Lista de atividades =>
1. No artigo sobre o paradoxo feminino, que posição o Brasil ocupa no ranking de desigualdade entre os sexos do Fórum Econômico Mundial?
2. Transcreva literalmente o trecho do artigo sobre o paradoxo feminino que começa em "O paradoxo feminino" e termina logo após "vida das mulheres.".

Texto original =>

-------------------------

O paradoxo feminino
AÉCIO NEVES
FOLHA DE SP - 07/11/11
No país de Fernanda Montenegro, das saudosas Zilda Arns e Ruth Cardoso, das ministras Ellen Gracie e Carmem Lúcia, de Marina, Marta, Erundina, Benedita, da presidenta Dilma Rousseff e de tantas brasileiras que são referências na nossa sociedade, ainda é demasiadamente dura a vida das mulheres.
Para cada dado que suscita esperança -como a expectativa de vida, que entre elas subiu para 77 anos-, surgem indicadores que reiteram que os espasmos de prosperidade continuam a distribuir benefícios desiguais por escala de gênero, assim como de cor/raça e de instrução.
São desoladores os desequilíbrios no universo feminino radiografados no Anuário das Mulheres Brasileiras (do Dieese) e confirmados agora pelo Fórum Econômico Mundial, cujo ranking de desigualdade entre os sexos mostrou o Brasil em 82ª posição no mundo. Atrás da Albânia, Gâmbia, Vietnã e República Dominicana. Ocupamos a pior posição na América do Sul.

-------------------------

Registros extraídos =>
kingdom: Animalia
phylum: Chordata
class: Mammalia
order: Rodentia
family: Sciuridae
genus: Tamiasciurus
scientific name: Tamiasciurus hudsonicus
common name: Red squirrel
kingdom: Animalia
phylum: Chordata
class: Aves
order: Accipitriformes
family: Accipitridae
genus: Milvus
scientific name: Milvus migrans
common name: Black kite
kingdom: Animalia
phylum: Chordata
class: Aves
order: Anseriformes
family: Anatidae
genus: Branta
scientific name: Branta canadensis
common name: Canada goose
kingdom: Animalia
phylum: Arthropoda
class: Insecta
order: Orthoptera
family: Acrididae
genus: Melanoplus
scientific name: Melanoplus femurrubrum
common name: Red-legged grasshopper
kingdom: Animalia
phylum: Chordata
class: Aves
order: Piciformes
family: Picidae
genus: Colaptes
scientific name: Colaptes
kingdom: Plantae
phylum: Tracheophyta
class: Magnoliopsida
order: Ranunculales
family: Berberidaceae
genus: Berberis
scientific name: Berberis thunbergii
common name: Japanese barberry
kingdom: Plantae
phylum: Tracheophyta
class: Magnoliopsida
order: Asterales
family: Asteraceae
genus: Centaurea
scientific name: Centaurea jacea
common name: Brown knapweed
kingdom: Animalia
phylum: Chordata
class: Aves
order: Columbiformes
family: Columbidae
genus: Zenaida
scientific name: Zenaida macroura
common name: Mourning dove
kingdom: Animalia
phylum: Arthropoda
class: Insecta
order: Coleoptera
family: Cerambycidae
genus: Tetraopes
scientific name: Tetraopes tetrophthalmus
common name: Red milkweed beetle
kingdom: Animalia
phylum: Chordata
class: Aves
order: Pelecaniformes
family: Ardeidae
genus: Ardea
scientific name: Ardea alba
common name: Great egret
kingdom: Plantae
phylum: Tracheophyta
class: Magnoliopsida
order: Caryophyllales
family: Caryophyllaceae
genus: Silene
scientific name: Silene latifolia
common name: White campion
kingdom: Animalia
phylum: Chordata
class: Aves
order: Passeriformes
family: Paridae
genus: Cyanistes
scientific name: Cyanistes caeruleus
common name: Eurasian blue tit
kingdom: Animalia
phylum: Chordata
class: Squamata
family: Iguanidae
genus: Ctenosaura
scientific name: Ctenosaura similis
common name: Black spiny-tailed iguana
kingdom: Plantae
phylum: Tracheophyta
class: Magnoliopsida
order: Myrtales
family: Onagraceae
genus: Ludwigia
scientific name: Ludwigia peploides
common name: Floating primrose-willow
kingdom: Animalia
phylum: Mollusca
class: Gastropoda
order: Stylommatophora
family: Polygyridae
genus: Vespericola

-------------------------

Soluções dos problemas =>
1. A 82ª posição no mundo.

2.
O paradoxo feminino
AÉCIO NEVES
FOLHA DE SP - 07/11/11
No país de Fernanda Montenegro, das saudosas Zilda Arns e Ruth Cardoso, das ministras Ellen Gracie e Carmem Lúcia, de Marina, Marta, Erundina, Benedita, da presidenta Dilma Rousseff e de tantas brasileiras que são referências na nossa sociedade, ainda é demasiadamente dura a vida das mulheres.